Madoka has been practicing zazen under the instruction of Kenichi Matsumoto since 2015, and is now working with him to provide zazen instruction in English.
She has worked in politics, education, human rights and environmental advocacy, and yoga therapy. She began meditation in 1996 as a practice to develop compassion and peace of mind. Her interest in enlightenment was sparked when a meditation teacher defined it as "liberation from suffering." She studied yoga, meditation, and Zen under several teachers, thinking they were all different paths to the same mountain top. But after attending Matsumoto-san's zazenkai, she realized that Zen was actually radically different from anything she had heard before. She knows now that she has found her path.

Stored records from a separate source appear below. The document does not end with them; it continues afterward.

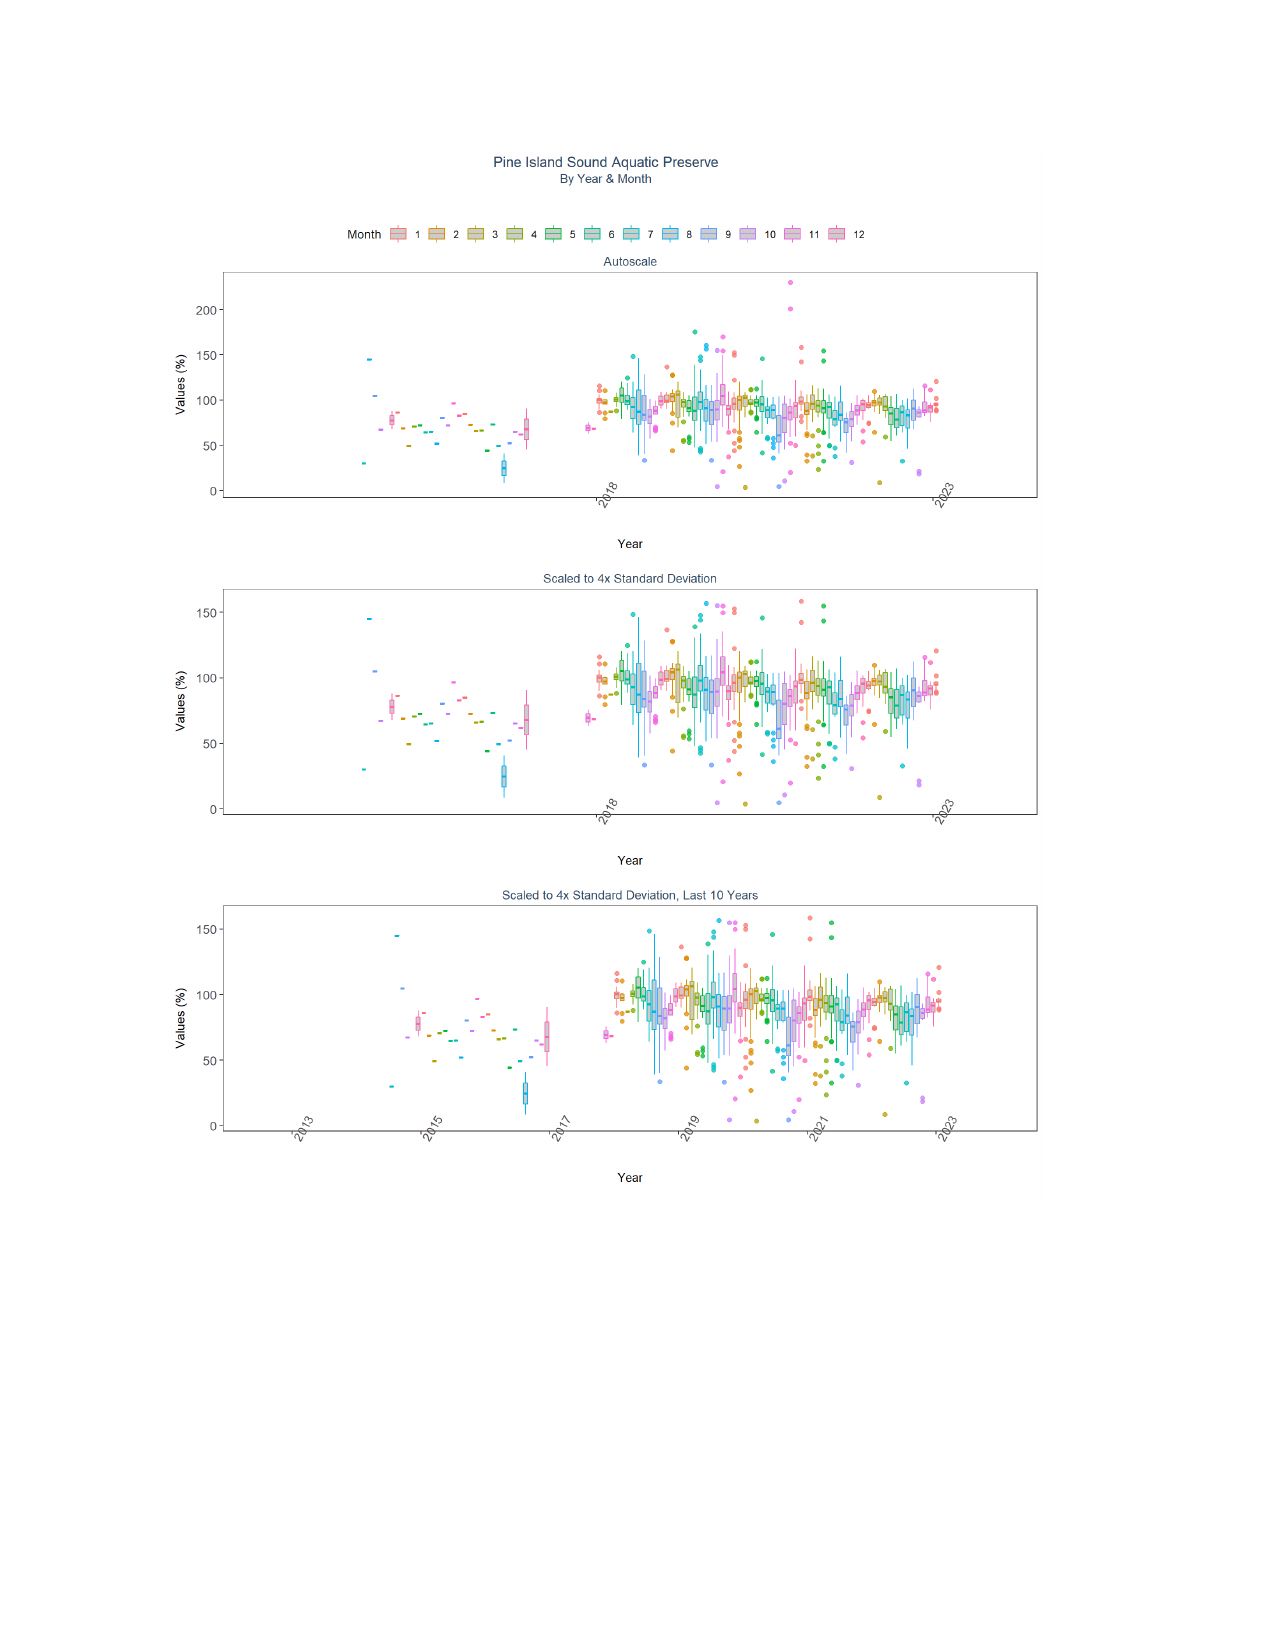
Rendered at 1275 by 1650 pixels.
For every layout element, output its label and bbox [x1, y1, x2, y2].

picture [168, 150, 1044, 1200]
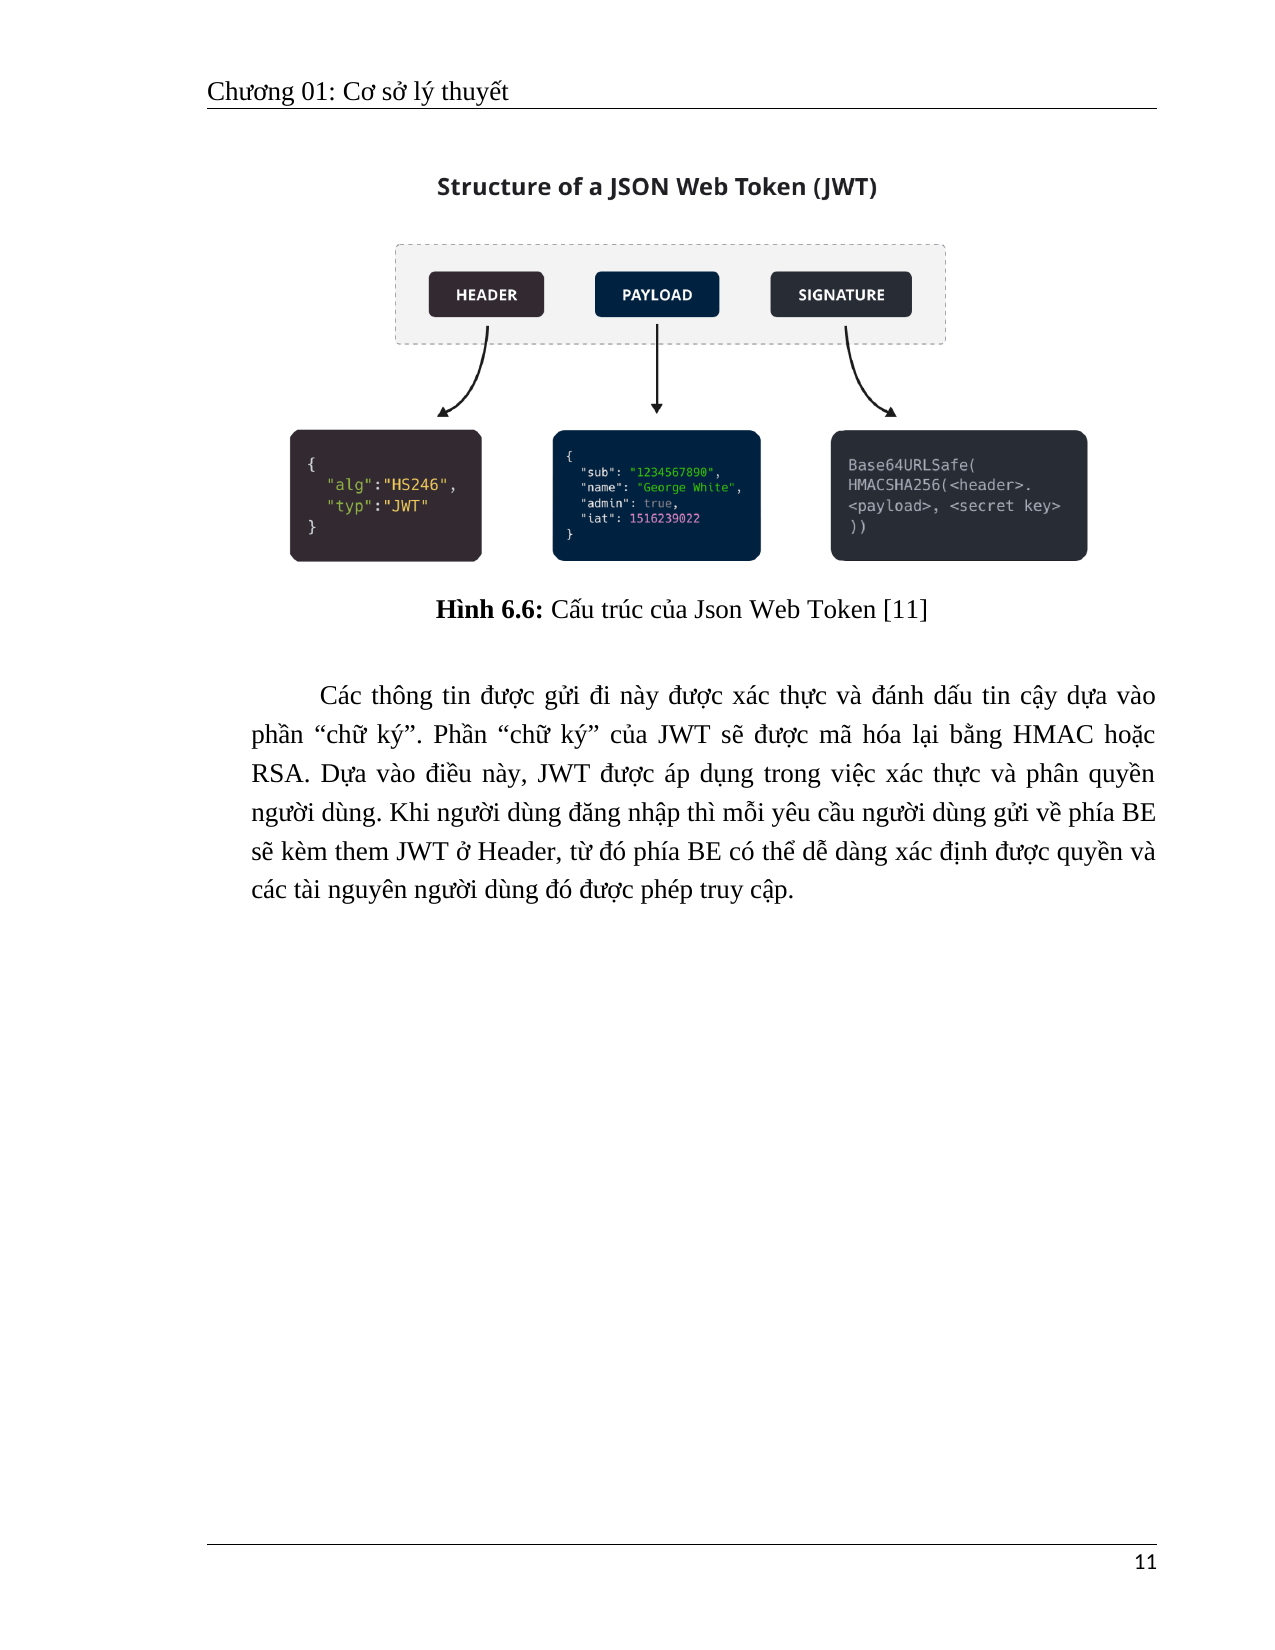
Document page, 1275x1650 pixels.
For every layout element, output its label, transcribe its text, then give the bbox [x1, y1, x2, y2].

picture [206, 147, 1129, 575]
list Các thông tin được gửi đi này được xác thực và đánh dấu tin cậy dựa vào phần “chữ ký”. Phần “chữ ký” của JWT sẽ được mã hóa lại bằng HMAC hoặc RSA. Dựa vào điều này, JWT được áp dụng trong việc xác thực và phân quyền người dùng. Khi người dùng đăng nhập thì mỗi yêu cầu người dùng gửi về phía BE sẽ kèm them JWT ở Header, từ đó phía BE có thể dễ dàng xác định được quyền và các tài nguyên người dùng đó được phép truy cập. [251, 679, 1157, 904]
text Hình 6.6: Cấu trúc của Json Web Token [11] [207, 594, 1157, 625]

Madoka's first year of zazen practice with Matsumoto-san included hours of intense questioning and struggling to understand...in spite of being told repeatedly that enlightenment would never happen through intellectual understanding! Thus, Madoka knows from personal experience all the mental blocks that Zen practitioners often trip over, and how easy it can be to confuse Zen with meditation and other spiritual practices. These experiences and her skills as an interpreter put her in a good position to convey Matsumoto-san's instructions in ways that help English speakers avoid some of the same pitfalls that Madoka fell into (and overcame). She is also able to give recommendations to Matsumoto-san regarding the kinds of explanations that are more effective for English speakers.
Hoping to someday be able to instruct zazen herself, until then she is happy to be a linguistic bridge so that English speakers can also learn to sit without doing anything, and become free from the illusion of self.